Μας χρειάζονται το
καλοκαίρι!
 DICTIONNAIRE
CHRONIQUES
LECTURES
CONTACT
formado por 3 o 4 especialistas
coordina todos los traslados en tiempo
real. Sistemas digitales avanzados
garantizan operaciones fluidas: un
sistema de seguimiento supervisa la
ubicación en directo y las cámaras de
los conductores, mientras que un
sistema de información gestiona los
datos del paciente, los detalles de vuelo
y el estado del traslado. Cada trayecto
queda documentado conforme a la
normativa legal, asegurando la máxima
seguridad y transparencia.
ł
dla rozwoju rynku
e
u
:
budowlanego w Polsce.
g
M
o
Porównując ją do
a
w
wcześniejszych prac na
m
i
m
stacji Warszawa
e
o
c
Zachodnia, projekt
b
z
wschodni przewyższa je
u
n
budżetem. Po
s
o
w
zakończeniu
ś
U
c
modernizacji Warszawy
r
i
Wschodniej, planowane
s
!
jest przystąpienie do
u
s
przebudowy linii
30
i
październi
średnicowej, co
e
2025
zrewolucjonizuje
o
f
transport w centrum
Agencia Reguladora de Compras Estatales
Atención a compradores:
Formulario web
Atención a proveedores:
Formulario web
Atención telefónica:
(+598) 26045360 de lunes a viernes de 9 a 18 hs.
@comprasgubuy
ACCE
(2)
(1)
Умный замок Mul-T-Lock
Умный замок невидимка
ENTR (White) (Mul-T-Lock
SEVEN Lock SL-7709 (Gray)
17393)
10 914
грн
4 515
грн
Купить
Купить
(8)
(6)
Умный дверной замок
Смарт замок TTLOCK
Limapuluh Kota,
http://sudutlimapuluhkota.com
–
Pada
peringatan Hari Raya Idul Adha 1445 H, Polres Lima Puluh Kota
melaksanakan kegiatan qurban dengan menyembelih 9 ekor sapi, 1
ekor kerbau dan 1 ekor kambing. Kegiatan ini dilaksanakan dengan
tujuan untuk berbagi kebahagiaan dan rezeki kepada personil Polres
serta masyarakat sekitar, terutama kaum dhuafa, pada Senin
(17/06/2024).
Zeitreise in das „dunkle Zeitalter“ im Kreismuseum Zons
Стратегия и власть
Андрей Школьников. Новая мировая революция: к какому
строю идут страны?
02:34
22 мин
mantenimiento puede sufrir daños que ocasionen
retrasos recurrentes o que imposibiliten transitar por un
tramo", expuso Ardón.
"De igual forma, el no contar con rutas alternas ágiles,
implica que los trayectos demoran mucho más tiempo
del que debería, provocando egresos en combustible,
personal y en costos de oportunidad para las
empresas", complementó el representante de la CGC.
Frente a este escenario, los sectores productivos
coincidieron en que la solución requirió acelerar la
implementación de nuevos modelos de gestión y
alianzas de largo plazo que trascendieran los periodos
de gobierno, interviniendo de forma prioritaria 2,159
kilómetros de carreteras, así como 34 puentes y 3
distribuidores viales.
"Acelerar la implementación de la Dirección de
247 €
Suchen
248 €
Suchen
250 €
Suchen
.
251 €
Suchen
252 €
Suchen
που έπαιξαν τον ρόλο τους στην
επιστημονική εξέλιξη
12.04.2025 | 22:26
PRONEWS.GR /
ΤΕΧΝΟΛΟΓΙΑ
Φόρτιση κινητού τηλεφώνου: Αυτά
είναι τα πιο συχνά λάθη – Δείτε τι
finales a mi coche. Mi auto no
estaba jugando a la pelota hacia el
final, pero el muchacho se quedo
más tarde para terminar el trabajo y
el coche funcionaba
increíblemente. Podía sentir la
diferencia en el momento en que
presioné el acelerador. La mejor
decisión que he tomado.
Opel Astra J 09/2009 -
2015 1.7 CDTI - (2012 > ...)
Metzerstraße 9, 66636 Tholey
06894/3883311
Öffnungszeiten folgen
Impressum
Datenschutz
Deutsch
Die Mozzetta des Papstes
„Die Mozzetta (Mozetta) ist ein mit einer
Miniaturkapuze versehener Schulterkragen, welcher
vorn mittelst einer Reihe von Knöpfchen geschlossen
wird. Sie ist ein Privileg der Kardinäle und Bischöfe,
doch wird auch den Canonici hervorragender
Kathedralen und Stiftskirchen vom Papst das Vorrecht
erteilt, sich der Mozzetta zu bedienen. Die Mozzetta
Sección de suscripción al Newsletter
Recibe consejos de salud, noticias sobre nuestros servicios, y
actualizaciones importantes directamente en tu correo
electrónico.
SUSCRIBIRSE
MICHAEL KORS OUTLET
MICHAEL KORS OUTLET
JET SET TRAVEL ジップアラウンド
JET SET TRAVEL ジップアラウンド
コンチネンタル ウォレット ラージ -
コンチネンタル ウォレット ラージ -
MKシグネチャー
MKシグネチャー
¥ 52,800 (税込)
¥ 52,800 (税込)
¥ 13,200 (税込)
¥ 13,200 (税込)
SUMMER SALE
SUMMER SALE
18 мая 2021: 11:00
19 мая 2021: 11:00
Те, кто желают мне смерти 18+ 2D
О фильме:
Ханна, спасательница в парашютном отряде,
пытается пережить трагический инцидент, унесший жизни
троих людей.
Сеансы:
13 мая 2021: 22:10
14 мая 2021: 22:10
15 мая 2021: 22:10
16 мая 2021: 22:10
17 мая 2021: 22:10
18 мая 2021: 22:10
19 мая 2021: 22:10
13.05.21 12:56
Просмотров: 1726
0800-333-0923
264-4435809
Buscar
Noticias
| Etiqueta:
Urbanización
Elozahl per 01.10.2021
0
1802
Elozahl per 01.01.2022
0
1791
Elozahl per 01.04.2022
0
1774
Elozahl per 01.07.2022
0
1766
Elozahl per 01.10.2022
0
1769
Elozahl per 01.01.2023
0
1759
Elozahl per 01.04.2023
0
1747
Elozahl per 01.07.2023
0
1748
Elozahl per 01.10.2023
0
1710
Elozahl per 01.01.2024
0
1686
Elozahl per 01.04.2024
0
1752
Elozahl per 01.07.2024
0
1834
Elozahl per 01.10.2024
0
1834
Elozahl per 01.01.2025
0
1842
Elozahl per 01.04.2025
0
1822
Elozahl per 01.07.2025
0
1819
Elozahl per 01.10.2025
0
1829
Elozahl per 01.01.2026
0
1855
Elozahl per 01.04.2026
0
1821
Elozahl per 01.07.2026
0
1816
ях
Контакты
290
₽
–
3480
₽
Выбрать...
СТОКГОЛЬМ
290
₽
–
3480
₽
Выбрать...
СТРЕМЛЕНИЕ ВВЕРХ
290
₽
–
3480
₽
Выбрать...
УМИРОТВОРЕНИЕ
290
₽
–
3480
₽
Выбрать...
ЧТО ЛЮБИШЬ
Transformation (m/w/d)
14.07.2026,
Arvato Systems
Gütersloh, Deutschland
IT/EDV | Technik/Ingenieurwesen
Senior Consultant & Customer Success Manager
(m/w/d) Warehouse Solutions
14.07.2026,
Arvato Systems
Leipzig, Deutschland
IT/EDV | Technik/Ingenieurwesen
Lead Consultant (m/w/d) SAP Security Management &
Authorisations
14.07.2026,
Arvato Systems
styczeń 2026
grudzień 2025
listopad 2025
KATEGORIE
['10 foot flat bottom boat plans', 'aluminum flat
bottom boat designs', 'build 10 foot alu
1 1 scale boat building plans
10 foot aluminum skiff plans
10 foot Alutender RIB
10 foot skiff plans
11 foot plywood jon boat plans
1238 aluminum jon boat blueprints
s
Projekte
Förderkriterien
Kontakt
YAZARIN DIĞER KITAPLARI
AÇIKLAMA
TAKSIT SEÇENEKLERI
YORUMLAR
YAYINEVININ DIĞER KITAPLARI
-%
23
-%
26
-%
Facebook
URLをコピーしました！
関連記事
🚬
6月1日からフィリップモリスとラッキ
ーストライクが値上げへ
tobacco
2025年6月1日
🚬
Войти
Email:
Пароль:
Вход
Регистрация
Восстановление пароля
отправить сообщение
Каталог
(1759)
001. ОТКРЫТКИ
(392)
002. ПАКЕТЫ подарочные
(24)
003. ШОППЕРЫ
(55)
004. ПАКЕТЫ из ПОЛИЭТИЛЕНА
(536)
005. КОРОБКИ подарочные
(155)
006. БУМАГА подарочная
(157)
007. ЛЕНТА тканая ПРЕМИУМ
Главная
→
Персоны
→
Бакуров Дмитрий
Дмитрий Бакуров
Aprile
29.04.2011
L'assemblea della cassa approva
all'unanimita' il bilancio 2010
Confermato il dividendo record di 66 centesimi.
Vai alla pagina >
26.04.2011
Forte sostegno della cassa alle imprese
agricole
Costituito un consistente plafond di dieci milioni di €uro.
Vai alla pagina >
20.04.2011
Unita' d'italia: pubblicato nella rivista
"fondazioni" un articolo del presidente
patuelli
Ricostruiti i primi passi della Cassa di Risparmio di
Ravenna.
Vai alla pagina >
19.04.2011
★ ★ ★ ★ ★ ★ ★
■ WHAT THE TASK ASKS ■
Rewrite the listing from its first line through the line containing "Умный замок невидимка", inclusive, as a JSON list of strings with one string per line, omitting blank lines.

■ OUTPUT OF THE EXERCISE ■
[
  "Μας χρειάζονται το",
  "καλοκαίρι!",
  " DICTIONNAIRE",
  "CHRONIQUES",
  "LECTURES",
  "CONTACT",
  "formado por 3 o 4 especialistas",
  "coordina todos los traslados en tiempo",
  "real. Sistemas digitales avanzados",
  "garantizan operaciones fluidas: un",
  "sistema de seguimiento supervisa la",
  "ubicación en directo y las cámaras de",
  "los conductores, mientras que un",
  "sistema de información gestiona los",
  "datos del paciente, los detalles de vuelo",
  "y el estado del traslado. Cada trayecto",
  "queda documentado conforme a la",
  "normativa legal, asegurando la máxima",
  "seguridad y transparencia.",
  "ł",
  "dla rozwoju rynku",
  "e",
  "u",
  ":",
  "budowlanego w Polsce.",
  "g",
  "M",
  "o",
  "Porównując ją do",
  "a",
  "w",
  "wcześniejszych prac na",
  "m",
  "i",
  "m",
  "stacji Warszawa",
  "e",
  "o",
  "c",
  "Zachodnia, projekt",
  "b",
  "z",
  "wschodni przewyższa je",
  "u",
  "n",
  "budżetem. Po",
  "s",
  "o",
  "w",
  "zakończeniu",
  "ś",
  "U",
  "c",
  "modernizacji Warszawy",
  "r",
  "i",
  "Wschodniej, planowane",
  "s",
  "!",
  "jest przystąpienie do",
  "u",
  "s",
  "przebudowy linii",
  "30",
  "i",
  "październi",
  "średnicowej, co",
  "e",
  "2025",
  "zrewolucjonizuje",
  "o",
  "f",
  "transport w centrum",
  "Agencia Reguladora de Compras Estatales",
  "Atención a compradores:",
  "Formulario web",
  "Atención a proveedores:",
  "Formulario web",
  "Atención telefónica:",
  "(+598) 26045360 de lunes a viernes de 9 a 18 hs.",
  "@comprasgubuy",
  "ACCE",
  "(2)",
  "(1)",
  "Умный замок Mul-T-Lock",
  "Умный замок невидимка"
]